Most experts agree that users shouldn't be left to dream up ways to use all of the storage space at their disposal, nor should they have to fret over the prospect of running out of capacity. "A scientist should never have to worry about how much storage space they have available," says Peter Herrin, a systems analyst at Infinity Pharmaceuticals Inc., a cancer drug discovery and development company in Cambridge, Massachusetts.

Infinity installed 3PAR's InServ S800 storage server in January 2003. Like Ask.com, Infinity made use of the vendor's Thin Provisioning and Virtual Copy options, which took the burden off Infinity officials who were constantly trying to ensure that drug researchers would have enough storage.

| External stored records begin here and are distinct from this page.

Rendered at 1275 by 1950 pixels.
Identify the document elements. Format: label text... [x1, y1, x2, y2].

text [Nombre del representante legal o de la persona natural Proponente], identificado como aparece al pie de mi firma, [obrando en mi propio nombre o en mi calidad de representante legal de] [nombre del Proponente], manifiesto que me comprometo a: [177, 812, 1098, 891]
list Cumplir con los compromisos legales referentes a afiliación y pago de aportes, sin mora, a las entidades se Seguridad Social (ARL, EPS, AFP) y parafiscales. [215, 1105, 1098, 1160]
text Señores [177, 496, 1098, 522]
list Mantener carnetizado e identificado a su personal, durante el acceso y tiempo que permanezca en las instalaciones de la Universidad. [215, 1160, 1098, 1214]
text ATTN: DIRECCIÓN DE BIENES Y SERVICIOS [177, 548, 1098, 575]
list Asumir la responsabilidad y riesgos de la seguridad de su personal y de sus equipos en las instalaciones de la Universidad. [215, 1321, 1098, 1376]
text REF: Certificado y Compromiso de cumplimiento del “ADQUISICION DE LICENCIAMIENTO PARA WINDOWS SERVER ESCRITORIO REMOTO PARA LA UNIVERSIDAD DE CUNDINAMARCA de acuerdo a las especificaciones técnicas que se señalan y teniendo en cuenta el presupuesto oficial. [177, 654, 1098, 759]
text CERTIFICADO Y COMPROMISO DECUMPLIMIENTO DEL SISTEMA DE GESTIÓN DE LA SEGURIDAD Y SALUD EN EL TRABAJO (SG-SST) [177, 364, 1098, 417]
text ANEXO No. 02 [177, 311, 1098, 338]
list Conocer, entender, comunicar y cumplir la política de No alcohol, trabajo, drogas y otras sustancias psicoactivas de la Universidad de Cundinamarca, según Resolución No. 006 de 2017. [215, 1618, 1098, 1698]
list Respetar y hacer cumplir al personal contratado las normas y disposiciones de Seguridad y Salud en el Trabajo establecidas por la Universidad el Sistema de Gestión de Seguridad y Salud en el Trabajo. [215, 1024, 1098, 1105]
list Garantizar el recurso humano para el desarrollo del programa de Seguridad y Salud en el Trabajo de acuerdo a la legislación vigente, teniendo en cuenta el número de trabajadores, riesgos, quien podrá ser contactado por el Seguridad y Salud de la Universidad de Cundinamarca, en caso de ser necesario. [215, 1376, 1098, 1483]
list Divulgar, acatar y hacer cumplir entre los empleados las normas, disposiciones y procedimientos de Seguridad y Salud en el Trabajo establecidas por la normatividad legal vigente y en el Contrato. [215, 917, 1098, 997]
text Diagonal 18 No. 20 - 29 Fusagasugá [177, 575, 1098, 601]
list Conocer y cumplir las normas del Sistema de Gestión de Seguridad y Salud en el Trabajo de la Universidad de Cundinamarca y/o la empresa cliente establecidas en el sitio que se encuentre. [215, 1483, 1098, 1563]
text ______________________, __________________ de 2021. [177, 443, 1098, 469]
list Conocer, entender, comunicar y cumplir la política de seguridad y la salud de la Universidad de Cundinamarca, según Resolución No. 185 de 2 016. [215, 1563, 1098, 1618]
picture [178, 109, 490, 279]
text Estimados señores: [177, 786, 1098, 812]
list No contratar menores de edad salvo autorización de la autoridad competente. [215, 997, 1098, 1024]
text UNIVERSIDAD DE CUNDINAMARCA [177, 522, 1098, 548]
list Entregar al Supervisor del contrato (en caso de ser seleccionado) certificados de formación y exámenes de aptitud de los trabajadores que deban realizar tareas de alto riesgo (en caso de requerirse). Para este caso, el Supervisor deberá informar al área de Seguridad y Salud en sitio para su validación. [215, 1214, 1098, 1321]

"The real trick as far as storage projection goes is priming the pipeline as a particular drug moves from the research to the clinical trial stage," says John Keilty, Infinity's director of informatics. "Our challenges surround both the volume of data we have and its complexity. For instance, when researching a particular drug, a scientist can be working with hundreds of thousands of molecules that make up a protein associated with a certain type of cancer. This means millions of data points. Storage issues are further complicated by the fact that we must accommodate many, many images of these molecules, so we are talking terabytes of data."

Though not always as dramatic as the storage needs of researchers pursuing new cancer treatments, users in many vertical industries truly require vast volumes of capacity to help accomplish their company's mission. Yet how fast must this space be made available? This is a key question to fend off storage hogging, experts agree.